Tyson Fury Deontay Wilder heavyweight

TICKETS

Arum also addressed those, including rival promoter Eddie Hearn of Matchroom Boxing, who have insisted the fight was postponed because of lagging ticket sales and not because Fury came down with Covid-19.

“All those people on social media who said, ‘hey, it was because of slow ticket sales,’ — yeah, slow ticket sales. We had $15 million in the bank from ticket sales. This is not like a fighter pulls out because his shoulder hurts. Bicep hurts. There, there might be room for suspicion.”

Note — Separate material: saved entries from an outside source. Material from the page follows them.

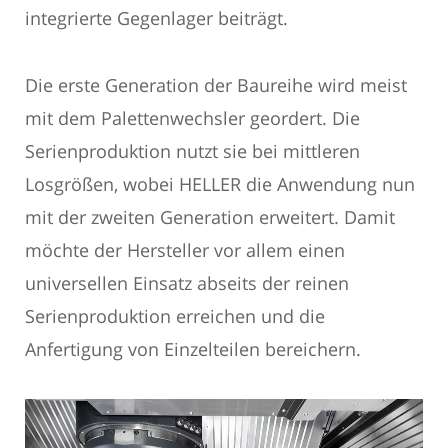
integrierte Gegenlager beiträgt.
Die erste Generation der Baureihe wird meist
mit dem Palettenwechsler geordert. Die
Serienproduktion nutzt sie bei mittleren
Losgrößen, wobei HELLER die Anwendung nun
mit der zweiten Generation erweitert. Damit
möchte der Hersteller vor allem einen
universellen Einsatz abseits der reinen
Serienproduktion erreichen und die
Anfertigung von Einzelteilen bereichern.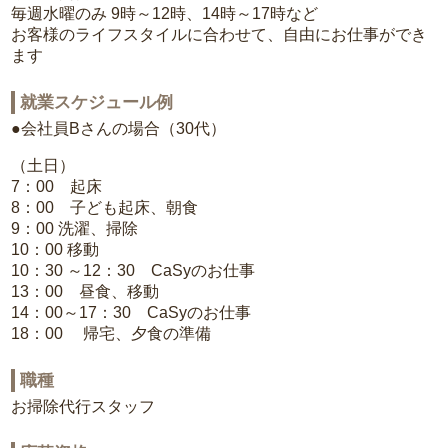
毎週水曜のみ 9時～12時、14時～17時など
お客様のライフスタイルに合わせて、自由にお仕事ができ
ます
就業スケジュール例
●会社員Bさんの場合（30代）
（土日）
7：00 起床
8：00 子ども起床、朝食
9：00 洗濯、掃除
10：00 移動
10：30 ～12：30 CaSyのお仕事
13：00 昼食、移動
14：00～17：30 CaSyのお仕事
18：00 帰宅、夕食の準備
職種
お掃除代行スタッフ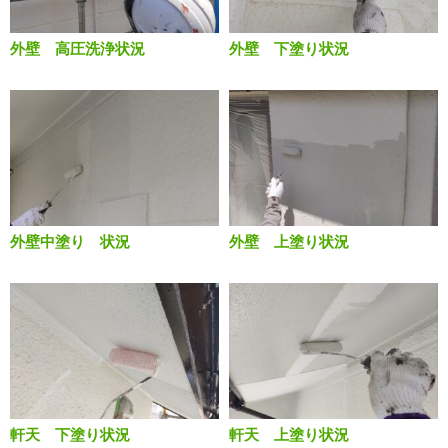
外壁 高圧洗浄状況
外壁 下塗り状況
外壁中塗り 状況
外壁 上塗り状況
軒天 下塗り状況
軒天 上塗り状況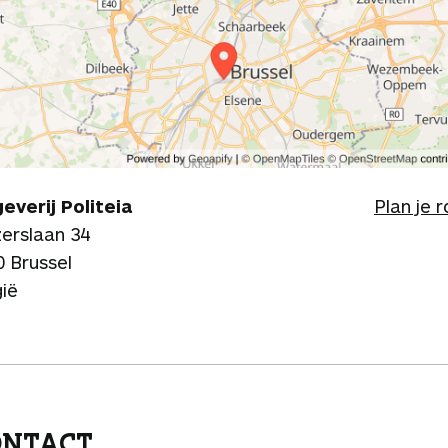
geverij Politeia
Plan je 
zerslaan 34
0 Brussel
gië
ONTACT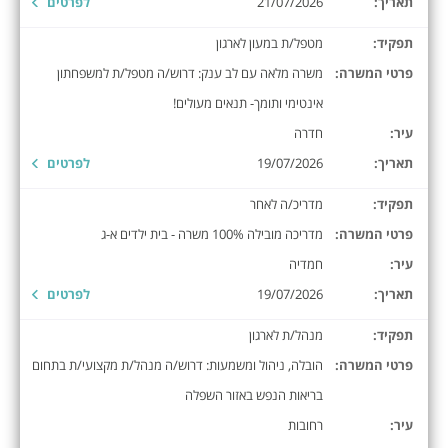
תאריך:
21/07/2026
לפרטים
תפקיד:
מטפל/ת במעון לארגון
פרטי המשרה:
משרה מלאה עם לב ענק: דרוש/ה מטפל/ת למשפחתון
אינטימי ותומך- תנאים מעולים!
עיר:
חדרה
תאריך:
19/07/2026
לפרטים
תפקיד:
מדריכ/ה לאחר
פרטי המשרה:
מדריכה מובילה 100% משרה - בית ילדים א-ג
עיר:
חמדיה
תאריך:
19/07/2026
לפרטים
תפקיד:
מנהל/ת לארגון
פרטי המשרה:
הובלה, ניהול ומשמעות: דרוש/ה מנהל/ת מקצועי/ת בתחום
בריאות הנפש באזור השפלה
עיר:
רחובות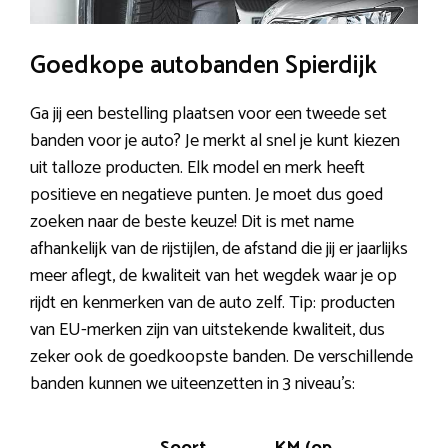
Goedkope autobanden Spierdijk
Ga jij een bestelling plaatsen voor een tweede set
banden voor je auto? Je merkt al snel je kunt kiezen
uit talloze producten. Elk model en merk heeft
positieve en negatieve punten. Je moet dus goed
zoeken naar de beste keuze! Dit is met name
afhankelijk van de rijstijlen, de afstand die jij er jaarlijks
meer aflegt, de kwaliteit van het wegdek waar je op
rijdt en kenmerken van de auto zelf. Tip: producten
van EU-merken zijn van uitstekende kwaliteit, dus
zeker ook de goedkoopste banden. De verschillende
banden kunnen we uiteenzetten in 3 niveau’s: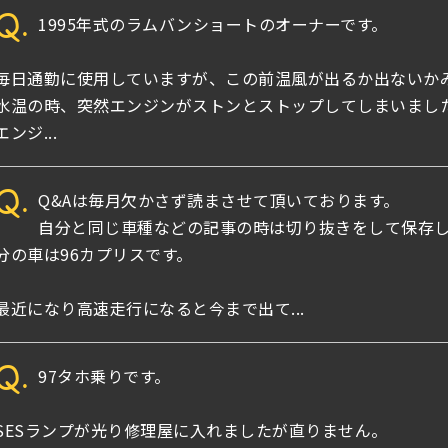
Q.
1995年式のラムバンショートのオーナーです。
毎日通勤に使用していますが、この前温風が出るか出ないか
水温の時、突然エンジンがストンとストップしてしまいまし
エンジ...
Q.
Q&Aは毎月欠かさず読まさせて頂いております。
自分と同じ車種などの記事の時は切り抜きをして保存
分の車は96カプリスです。
最近になり高速走行になると今まで出て...
Q.
97タホ乗りです。
SESランプが光り修理屋に入れましたが直りません。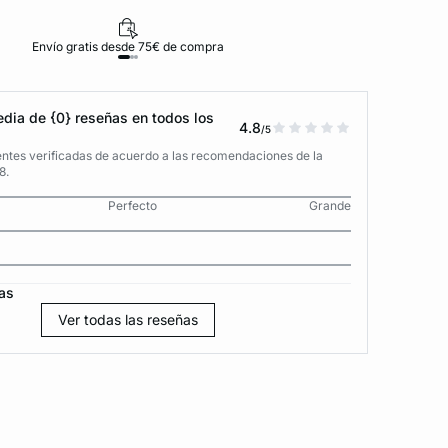
Envío gratis desde 75€ de compra
D
dia de {0} reseñas en todos los
4.8
/5
entes verificadas de acuerdo a las recomendaciones de la
8.
Perfecto
Grande
as
Ver todas las reseñas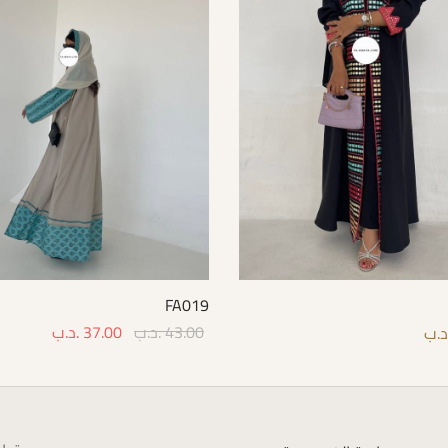
FA019
43.00
.د.ب
37.00
.د.ب
د.ب
Select options
Select 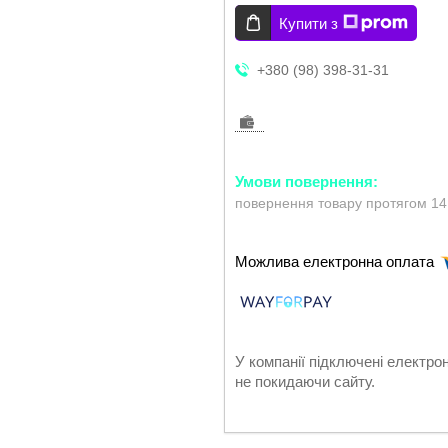
Купити з
+380 (98) 398-31-31
повернення товару протягом 14
У компанії підключені електро
не покидаючи сайту.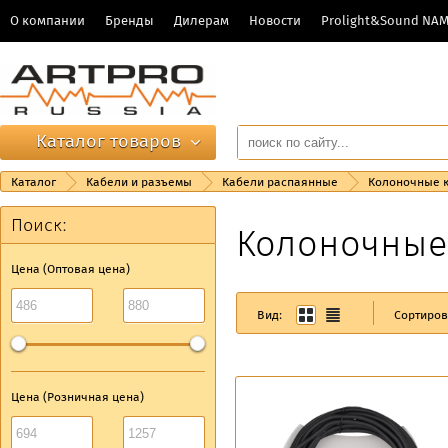
О компании
Бренды
Дилерам
Новости
Prolight&Sound NA
Каталог товаров
Каталог
Кабели и разъемы
Кабели распаянные
Колоночные 
Поиск:
Колоночные
Цена (Оптовая цена)
Вид:
Сортиров
Цена (Розничная цена)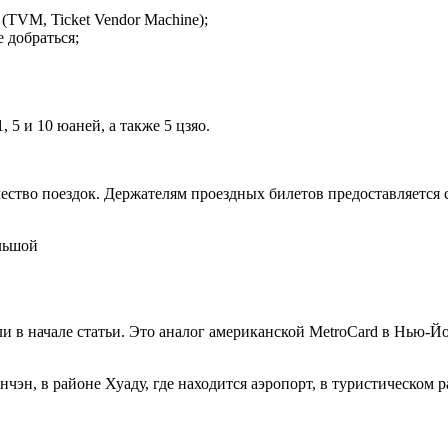
(TVM, Ticket Vendor Machine);
 добраться;
5 и 10 юаней, а также 5 цзяо.
ство поездок. Держателям проездных билетов предоставляется с
льшой
 в начале статьи. Это аналог американской MetroCard в Нью-Йо
нчэн, в районе Хуаду, где находится аэропорт, в туристическо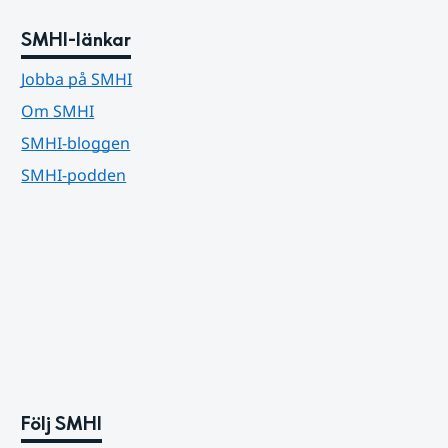
SMHI-länkar
Jobba på SMHI
Om SMHI
SMHI-bloggen
SMHI-podden
Följ SMHI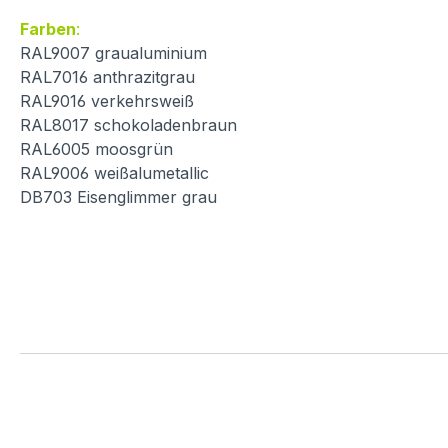
Farben
:
RAL9007 graualuminium
RAL7016 anthrazitgrau
RAL9016 verkehrsweiß
RAL8017 schokoladenbraun
RAL6005 moosgrün
RAL9006 weißalumetallic
DB703 Eisenglimmer grau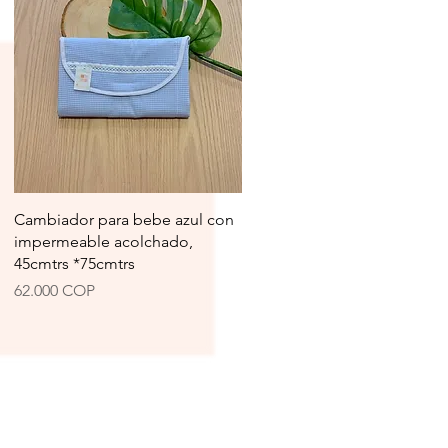
Vista rápida
Cambiador para bebe azul con
impermeable acolchado,
45cmtrs *75cmtrs
Precio
62.000 COP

But Arum said Fury’s diagnosis was reported to the Nevada State Athletic Commission.

“As soon as the first Covid thing broke out, we notified the commission,” Arum said. “They put in charge the doctor who was our Covid doctor during the bubble (that began last summer and ran though this past spring).”

While Fury did not complete his round of vaccinations, Wilder and his immediate team did at the insistence of his management, even though they were initially reluctant.

“They did the right thing, and they’re to be commended, and we didn’t do the right thing,” Arum said. “We were operating in the haze that the pandemic was over.”